Work to complete: Pull every line containing the word "Florian" from the records.

Data in this exercise:
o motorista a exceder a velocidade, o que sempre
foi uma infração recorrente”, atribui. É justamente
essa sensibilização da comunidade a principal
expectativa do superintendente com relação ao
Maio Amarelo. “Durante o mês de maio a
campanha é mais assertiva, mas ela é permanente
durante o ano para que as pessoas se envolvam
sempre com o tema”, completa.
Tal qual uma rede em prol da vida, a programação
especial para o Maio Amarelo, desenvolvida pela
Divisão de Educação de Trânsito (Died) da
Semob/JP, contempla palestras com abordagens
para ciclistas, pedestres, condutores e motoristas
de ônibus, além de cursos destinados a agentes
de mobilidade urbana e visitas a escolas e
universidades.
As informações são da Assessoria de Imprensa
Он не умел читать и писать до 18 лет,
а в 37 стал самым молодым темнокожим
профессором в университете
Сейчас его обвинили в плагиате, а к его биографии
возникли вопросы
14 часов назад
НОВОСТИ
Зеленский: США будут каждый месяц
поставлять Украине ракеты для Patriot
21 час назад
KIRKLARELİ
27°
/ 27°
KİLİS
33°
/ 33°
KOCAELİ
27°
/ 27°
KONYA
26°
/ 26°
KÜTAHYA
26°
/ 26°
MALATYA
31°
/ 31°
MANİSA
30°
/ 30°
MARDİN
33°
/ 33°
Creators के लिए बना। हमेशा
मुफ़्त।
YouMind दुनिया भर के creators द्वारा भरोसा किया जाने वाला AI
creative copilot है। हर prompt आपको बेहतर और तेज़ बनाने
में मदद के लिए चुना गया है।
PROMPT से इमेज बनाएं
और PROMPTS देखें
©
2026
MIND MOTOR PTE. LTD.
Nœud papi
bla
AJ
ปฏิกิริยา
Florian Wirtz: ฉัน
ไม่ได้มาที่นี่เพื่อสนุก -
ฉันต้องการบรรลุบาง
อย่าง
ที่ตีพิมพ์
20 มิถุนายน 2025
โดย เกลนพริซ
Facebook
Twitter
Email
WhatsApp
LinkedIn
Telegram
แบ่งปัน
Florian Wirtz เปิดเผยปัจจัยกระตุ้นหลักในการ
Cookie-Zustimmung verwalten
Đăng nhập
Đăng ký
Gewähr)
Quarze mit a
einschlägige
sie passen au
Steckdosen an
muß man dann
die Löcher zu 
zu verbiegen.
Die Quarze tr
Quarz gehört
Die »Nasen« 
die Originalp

Response to this task:
Florian Wirtz: ฉัน
Florian Wirtz เปิดเผยปัจจัยกระตุ้นหลักในการ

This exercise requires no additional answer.